:: Saved data entries ::
━━━━━━━━

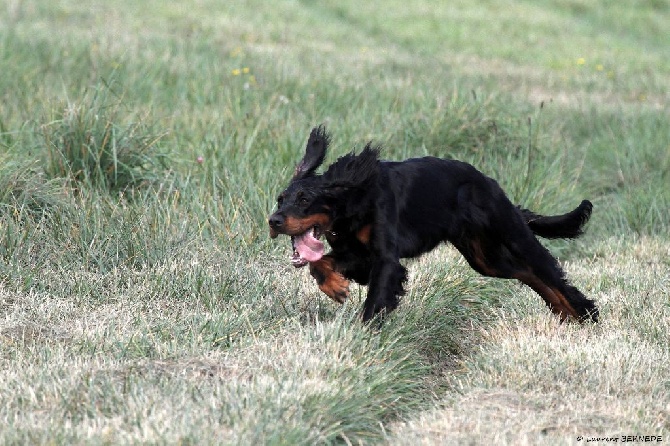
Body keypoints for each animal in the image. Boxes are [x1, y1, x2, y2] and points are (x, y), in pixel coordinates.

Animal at [268, 125, 600, 324]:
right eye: (280, 199)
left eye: (305, 199)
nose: (274, 221)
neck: (353, 199)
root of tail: (490, 183)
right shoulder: (358, 256)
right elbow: (320, 262)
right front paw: (335, 287)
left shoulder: (385, 260)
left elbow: (374, 302)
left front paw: (364, 337)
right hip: (486, 258)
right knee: (528, 274)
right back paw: (566, 315)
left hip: (513, 235)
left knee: (548, 272)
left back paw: (585, 315)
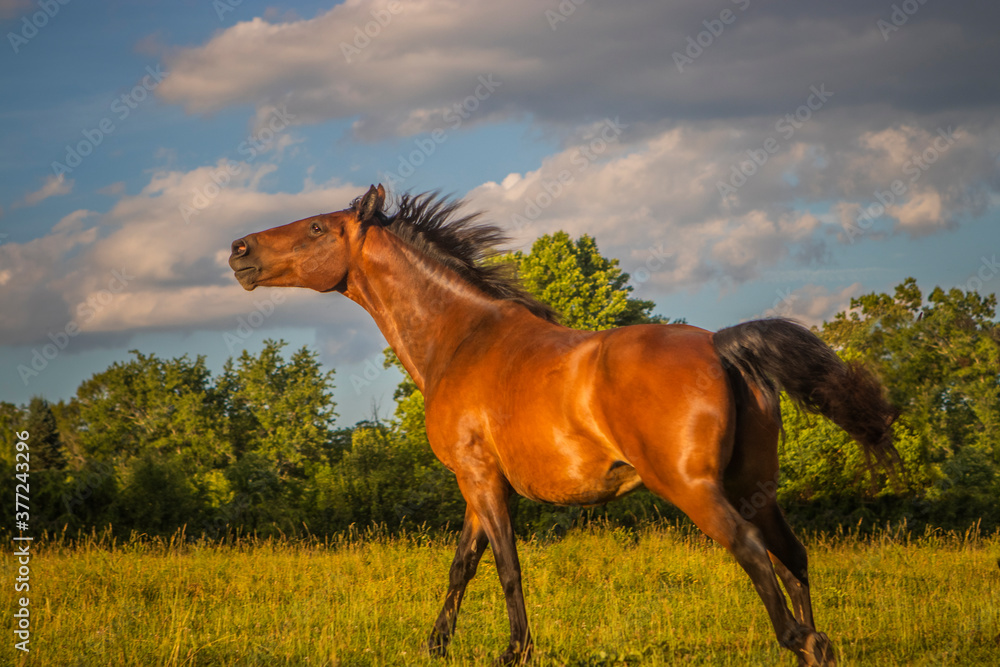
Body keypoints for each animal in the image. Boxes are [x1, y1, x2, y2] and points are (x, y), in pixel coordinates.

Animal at [228, 184, 898, 666]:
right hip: (755, 486)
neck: (461, 338)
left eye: (318, 227)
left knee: (756, 555)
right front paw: (435, 645)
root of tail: (722, 346)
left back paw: (800, 640)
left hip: (697, 490)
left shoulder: (480, 479)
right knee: (793, 559)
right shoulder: (477, 484)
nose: (239, 250)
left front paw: (514, 651)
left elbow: (505, 565)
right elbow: (462, 564)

━━━━━━━━

:: ASSIGNMENT ::
If a line in the data above holds the word "elbow", count it; give only the total.

:: RESPONSE TO THE TASK ::
4